** WHAT THE TASK ASKS **
Begin at the top of the listing below. Write each line out exactly, ending with the line that holds "of human high-grade".
>>>
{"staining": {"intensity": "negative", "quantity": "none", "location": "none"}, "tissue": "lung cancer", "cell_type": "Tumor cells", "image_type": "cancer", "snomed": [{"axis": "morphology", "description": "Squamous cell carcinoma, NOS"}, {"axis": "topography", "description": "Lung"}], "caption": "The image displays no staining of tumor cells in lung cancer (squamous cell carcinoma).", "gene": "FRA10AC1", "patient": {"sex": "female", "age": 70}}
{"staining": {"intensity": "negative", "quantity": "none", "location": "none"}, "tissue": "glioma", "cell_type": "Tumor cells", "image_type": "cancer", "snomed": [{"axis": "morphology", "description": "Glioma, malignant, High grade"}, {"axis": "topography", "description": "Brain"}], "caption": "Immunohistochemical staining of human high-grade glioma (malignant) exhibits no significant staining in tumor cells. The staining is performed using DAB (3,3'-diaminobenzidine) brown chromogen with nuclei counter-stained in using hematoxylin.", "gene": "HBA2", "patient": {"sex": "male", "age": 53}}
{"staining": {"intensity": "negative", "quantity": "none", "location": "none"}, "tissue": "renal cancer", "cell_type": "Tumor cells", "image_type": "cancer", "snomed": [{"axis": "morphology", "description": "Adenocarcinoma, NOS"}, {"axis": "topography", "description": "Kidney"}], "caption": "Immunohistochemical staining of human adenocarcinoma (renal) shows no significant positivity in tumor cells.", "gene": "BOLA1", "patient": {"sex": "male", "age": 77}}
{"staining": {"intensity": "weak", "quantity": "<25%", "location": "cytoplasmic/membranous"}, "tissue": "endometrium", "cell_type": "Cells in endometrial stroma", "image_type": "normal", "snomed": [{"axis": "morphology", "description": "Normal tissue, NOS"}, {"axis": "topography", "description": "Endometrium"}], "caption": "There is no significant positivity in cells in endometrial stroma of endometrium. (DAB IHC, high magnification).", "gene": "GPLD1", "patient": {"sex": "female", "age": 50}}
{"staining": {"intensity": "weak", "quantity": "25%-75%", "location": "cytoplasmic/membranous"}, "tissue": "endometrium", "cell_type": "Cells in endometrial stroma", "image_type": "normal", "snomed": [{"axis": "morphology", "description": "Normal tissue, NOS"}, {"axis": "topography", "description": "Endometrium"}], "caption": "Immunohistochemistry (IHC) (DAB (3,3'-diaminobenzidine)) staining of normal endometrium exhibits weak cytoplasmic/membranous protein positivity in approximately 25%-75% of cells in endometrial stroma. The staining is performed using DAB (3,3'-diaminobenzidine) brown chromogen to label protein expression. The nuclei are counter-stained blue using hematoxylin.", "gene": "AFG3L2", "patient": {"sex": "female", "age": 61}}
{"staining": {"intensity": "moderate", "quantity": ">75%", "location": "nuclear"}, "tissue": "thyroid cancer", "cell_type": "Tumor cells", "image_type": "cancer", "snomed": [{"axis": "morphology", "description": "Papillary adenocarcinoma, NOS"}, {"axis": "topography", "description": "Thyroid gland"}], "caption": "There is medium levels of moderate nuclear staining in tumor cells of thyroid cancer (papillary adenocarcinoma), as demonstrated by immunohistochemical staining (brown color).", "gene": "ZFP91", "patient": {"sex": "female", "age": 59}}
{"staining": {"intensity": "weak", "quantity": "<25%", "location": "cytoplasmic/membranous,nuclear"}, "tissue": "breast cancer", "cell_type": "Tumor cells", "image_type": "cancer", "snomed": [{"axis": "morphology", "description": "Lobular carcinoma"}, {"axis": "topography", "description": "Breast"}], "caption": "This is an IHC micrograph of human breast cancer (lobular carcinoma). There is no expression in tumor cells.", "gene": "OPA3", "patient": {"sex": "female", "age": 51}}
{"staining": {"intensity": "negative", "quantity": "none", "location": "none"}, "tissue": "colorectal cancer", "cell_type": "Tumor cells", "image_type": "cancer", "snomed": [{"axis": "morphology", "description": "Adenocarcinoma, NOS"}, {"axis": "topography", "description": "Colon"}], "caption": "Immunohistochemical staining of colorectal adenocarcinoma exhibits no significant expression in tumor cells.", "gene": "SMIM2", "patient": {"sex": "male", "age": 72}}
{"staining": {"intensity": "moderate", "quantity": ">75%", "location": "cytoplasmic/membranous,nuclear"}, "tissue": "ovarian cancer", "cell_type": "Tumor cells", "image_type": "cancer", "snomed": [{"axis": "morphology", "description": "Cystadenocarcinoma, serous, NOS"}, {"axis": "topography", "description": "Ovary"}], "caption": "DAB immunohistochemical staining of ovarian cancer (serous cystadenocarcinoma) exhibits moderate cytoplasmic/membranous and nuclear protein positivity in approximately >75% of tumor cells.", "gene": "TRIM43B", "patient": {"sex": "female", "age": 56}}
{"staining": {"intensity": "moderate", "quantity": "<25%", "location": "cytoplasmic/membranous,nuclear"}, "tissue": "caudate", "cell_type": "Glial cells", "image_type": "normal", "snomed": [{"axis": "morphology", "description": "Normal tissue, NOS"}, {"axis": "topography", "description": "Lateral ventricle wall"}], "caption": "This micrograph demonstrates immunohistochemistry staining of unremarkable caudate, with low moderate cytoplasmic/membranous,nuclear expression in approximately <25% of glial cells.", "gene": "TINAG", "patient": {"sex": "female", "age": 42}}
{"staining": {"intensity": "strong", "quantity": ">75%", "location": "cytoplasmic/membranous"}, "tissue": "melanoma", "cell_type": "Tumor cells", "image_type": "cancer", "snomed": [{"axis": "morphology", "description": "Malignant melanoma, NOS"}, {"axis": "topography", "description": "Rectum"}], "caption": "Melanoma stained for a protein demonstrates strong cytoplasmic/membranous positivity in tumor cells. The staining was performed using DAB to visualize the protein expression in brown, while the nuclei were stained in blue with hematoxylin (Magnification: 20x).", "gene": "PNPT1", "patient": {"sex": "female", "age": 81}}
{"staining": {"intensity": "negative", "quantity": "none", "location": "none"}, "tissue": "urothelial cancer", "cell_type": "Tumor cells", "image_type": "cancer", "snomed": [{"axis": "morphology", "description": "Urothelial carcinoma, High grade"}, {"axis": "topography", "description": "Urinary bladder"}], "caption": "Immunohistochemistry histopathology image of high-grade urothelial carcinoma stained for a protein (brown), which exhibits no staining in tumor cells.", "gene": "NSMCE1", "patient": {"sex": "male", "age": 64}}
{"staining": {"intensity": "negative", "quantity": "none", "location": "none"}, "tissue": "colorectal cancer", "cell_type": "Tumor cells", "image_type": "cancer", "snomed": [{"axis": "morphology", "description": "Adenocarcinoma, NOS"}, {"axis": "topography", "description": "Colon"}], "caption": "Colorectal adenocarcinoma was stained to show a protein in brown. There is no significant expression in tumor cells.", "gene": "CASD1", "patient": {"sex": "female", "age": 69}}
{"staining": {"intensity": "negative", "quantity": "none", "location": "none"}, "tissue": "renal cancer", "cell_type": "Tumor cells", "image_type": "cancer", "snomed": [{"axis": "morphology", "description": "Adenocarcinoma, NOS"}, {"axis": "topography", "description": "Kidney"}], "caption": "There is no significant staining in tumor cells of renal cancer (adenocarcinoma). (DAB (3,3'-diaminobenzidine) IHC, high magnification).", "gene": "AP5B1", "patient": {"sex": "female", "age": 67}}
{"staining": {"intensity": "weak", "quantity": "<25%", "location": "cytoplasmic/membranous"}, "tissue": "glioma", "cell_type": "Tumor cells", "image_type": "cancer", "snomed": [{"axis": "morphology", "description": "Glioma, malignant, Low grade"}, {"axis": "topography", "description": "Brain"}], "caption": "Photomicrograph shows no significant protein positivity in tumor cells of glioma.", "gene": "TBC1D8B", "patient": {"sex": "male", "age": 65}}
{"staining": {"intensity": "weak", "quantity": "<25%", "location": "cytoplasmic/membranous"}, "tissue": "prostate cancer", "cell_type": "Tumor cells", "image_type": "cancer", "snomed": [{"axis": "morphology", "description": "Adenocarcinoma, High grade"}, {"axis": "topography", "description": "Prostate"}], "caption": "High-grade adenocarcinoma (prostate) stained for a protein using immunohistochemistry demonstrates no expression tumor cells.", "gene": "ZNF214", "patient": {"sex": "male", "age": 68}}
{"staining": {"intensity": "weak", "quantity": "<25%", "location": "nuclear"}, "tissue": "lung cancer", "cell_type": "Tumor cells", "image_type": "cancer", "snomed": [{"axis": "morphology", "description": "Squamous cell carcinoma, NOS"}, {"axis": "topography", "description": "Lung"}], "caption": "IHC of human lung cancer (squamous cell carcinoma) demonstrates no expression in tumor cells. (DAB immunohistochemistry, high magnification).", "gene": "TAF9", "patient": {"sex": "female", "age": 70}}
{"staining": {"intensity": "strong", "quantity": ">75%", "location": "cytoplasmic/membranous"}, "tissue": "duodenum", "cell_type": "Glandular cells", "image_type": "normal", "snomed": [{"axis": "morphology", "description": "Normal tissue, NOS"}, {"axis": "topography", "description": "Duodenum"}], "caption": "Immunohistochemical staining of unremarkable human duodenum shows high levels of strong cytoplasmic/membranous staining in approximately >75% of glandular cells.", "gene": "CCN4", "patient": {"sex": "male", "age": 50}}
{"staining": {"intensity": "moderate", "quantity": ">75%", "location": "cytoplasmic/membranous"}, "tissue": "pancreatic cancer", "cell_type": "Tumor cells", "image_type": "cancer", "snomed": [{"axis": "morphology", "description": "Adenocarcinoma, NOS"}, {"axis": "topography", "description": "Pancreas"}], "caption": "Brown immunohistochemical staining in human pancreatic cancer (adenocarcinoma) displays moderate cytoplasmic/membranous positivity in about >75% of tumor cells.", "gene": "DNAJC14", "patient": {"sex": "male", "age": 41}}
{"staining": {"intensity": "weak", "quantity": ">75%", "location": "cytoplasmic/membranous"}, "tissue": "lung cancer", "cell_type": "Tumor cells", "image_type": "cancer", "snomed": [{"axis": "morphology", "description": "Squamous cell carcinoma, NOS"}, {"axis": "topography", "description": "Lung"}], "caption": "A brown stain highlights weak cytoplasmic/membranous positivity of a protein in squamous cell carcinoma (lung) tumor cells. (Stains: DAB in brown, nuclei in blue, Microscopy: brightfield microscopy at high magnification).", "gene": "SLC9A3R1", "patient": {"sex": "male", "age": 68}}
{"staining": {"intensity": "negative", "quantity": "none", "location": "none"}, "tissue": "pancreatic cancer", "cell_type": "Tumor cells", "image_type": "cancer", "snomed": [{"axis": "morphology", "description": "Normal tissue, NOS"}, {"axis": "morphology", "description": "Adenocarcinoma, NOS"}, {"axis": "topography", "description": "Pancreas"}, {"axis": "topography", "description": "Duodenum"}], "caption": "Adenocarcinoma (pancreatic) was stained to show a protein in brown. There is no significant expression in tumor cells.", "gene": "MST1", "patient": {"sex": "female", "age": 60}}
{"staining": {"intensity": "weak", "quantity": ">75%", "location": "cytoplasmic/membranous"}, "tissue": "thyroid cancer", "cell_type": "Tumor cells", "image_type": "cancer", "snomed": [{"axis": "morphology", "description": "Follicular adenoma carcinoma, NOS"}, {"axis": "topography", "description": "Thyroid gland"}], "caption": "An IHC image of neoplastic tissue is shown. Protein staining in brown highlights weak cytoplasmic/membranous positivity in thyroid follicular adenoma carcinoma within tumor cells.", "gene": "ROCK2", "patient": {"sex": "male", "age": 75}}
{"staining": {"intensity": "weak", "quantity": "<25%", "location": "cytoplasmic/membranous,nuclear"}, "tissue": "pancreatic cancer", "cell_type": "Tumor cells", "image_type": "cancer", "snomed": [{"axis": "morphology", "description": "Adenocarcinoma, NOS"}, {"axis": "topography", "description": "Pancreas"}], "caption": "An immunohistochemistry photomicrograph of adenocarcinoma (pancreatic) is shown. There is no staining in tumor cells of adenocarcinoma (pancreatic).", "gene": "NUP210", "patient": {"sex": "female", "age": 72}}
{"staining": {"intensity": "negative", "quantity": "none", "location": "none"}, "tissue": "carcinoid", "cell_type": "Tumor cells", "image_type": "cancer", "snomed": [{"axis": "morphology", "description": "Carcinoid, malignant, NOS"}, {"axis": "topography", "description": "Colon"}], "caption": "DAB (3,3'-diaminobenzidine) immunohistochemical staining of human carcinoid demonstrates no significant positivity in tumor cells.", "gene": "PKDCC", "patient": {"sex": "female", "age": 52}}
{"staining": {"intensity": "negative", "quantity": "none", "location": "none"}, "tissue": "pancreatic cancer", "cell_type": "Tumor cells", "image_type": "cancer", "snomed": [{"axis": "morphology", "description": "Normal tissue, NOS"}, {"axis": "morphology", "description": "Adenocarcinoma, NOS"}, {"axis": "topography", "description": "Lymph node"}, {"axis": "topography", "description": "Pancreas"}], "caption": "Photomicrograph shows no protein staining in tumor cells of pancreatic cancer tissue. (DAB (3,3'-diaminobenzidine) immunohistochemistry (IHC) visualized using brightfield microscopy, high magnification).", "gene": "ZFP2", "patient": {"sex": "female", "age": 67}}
<<<
** SOLUTION **
{"staining": {"intensity": "negative", "quantity": "none", "location": "none"}, "tissue": "lung cancer", "cell_type": "Tumor cells", "image_type": "cancer", "snomed": [{"axis": "morphology", "description": "Squamous cell carcinoma, NOS"}, {"axis": "topography", "description": "Lung"}], "caption": "The image displays no staining of tumor cells in lung cancer (squamous cell carcinoma).", "gene": "FRA10AC1", "patient": {"sex": "female", "age": 70}}
{"staining": {"intensity": "negative", "quantity": "none", "location": "none"}, "tissue": "glioma", "cell_type": "Tumor cells", "image_type": "cancer", "snomed": [{"axis": "morphology", "description": "Glioma, malignant, High grade"}, {"axis": "topography", "description": "Brain"}], "caption": "Immunohistochemical staining of human high-grade glioma (malignant) exhibits no significant staining in tumor cells. The staining is performed using DAB (3,3'-diaminobenzidine) brown chromogen with nuclei counter-stained in using hematoxylin.", "gene": "HBA2", "patient": {"sex": "male", "age": 53}}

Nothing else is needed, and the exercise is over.